In Defense of Sedition

America’s conservative movement, writes Sara Robinson, is engaged in “sedition in slow motion, a gradual corrosive undermining of the government’s authority and capacity to run the country.”

If only it were so! Alas, even using Robinson’s preferred definition (“Crime of creating a revolt, disturbance, or violence against lawful civil authority with the intent to cause its overthrow or destruction” — Britannica Concise Dictionary), she’s not even close.

If anything, America’s right-wing statists have a better claim to support of “lawful civil authority” — the US Constitution, which they frequently invoke and at least occasionally recognize as authoritative — than left-wing statists of Robinson’s ilk, who ignore or mock it whenever it stands between them and their latest plot against human liberty.

What I really take issue with, though, is not Robinson’s mistaken contention that the specter of sedition haunts North America, hovering over assorted Tea Party gatherings, militia musters and talk radio rants. My problem with Robinson is that she thinks sedition is a bad thing.

Does the following ring any bells?

We hold these truths to be self-evident, that all men are created equal, that they are endowed by their Creator with certain unalienable Rights, that among these are Life, Liberty and the pursuit of Happiness. — That to secure these rights, Governments are instituted among Men, deriving their just powers from the consent of the governed, — That whenever any Form of Government becomes destructive of these ends, it is the Right of the People to alter or to abolish it, and to institute new Government, laying its foundation on such principles and organizing its powers in such form, as to them shall seem most likely to effect their Safety and Happiness.

In 20/20 hindsight, the authors of the Declaration of Independence (a “Committee of Five” — John Adams, Benjamin Franklin, Thomas Jefferson, Robert Livingston and Roger Sherman — appointed by the Second Continental Congress) invited the calamity that is our current situation by misunderstanding or misstating the purpose of government. That purpose, of course, is not to “secure rights” for all, but to transfer wealth and power from the productive class to the political class.

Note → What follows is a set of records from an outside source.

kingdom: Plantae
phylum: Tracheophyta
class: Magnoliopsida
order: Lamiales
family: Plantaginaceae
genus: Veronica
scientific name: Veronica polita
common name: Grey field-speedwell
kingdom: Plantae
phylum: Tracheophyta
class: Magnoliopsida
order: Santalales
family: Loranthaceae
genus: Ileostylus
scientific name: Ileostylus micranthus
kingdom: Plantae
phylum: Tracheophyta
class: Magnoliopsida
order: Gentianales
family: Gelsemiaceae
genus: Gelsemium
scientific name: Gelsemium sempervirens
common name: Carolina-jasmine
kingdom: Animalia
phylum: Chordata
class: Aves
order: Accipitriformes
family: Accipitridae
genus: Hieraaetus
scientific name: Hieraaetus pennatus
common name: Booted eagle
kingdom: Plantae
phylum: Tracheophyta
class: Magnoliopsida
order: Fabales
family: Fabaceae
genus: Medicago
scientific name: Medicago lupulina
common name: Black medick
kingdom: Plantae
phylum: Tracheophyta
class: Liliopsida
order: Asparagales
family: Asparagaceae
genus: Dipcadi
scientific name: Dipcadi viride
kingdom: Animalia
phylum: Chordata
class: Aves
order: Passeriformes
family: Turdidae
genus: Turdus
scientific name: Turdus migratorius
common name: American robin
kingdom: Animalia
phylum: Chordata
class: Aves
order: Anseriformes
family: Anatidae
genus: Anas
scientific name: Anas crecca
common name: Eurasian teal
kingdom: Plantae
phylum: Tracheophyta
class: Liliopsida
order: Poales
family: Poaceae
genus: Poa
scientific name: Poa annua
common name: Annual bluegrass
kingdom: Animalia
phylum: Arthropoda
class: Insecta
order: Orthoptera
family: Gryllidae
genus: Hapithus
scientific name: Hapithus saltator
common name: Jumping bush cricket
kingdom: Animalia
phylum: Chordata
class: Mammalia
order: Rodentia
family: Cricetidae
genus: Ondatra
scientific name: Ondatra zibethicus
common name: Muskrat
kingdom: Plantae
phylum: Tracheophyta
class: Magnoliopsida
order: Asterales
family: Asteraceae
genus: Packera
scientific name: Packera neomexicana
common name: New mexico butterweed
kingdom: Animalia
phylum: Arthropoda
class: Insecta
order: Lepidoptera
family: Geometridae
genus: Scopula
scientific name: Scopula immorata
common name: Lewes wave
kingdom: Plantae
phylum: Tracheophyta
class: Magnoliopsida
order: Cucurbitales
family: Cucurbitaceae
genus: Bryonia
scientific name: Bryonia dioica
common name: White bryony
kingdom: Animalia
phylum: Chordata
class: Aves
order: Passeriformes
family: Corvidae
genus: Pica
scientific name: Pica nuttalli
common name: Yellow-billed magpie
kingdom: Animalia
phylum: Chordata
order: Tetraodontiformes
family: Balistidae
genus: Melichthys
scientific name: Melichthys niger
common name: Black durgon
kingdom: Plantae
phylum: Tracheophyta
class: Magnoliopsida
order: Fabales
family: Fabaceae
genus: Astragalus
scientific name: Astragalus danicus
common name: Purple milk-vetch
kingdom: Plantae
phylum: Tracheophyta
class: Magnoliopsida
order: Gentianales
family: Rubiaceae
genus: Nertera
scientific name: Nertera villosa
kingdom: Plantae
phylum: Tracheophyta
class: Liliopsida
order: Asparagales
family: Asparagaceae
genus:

The Committee’s failure on that count is, to my mind, forgivable for two reasons.

First, the Declaration represented a giant step forward for its time. It preceded (by half a century or so), presaged, and to at least some degree inspired, the 19th-century development of anarchist theory which made the failure clear.

Secondly, it made clear that the hypothetical “legitimacy” of any government which resulted from action on its claims must rest firmly on a basis of … you guessed it … sedition … “the Right of the People to alter or to abolish” the “lawful civil authority.”

No sedition, no revolution.

No revolution, no United States of America.

No United States of America, no Sara Robinson choking on her outrage at the temerity of those uppity serfs who dare propose limits on the powers and prerogatives of a government already orders of magnitude larger and more oppressive than the one thrown off by the seditious conspiracy of 1776.

Later in life, Jefferson (the Declaration’s primary author) felt his way cautiously and haltingly toward anarchism. It’s my belief that, had he lived to write a second such declaration in, say, 1850 or so, the relevant passage might have read something like this:

We hold these truths to be self-evident, that all men are created equal, that they are endowed by their Creator with certain unalienable Rights, that among these are Life, Liberty and the pursuit of Happiness. — That whenever any Form of Government becomes disrespectful of these rights, as all forms of Government inevitably must, it is the Right of the People to abolish it, and to dispense with Government altogether, freeing themselves to effect their Safety and Happiness.

The outfit Robinson writes for styles itself the “Campaign for America’s Future.” If America has a future worth fighting for, that future is to be discovered in and from a healthy respect for the good old-fashioned sedition of America’s past.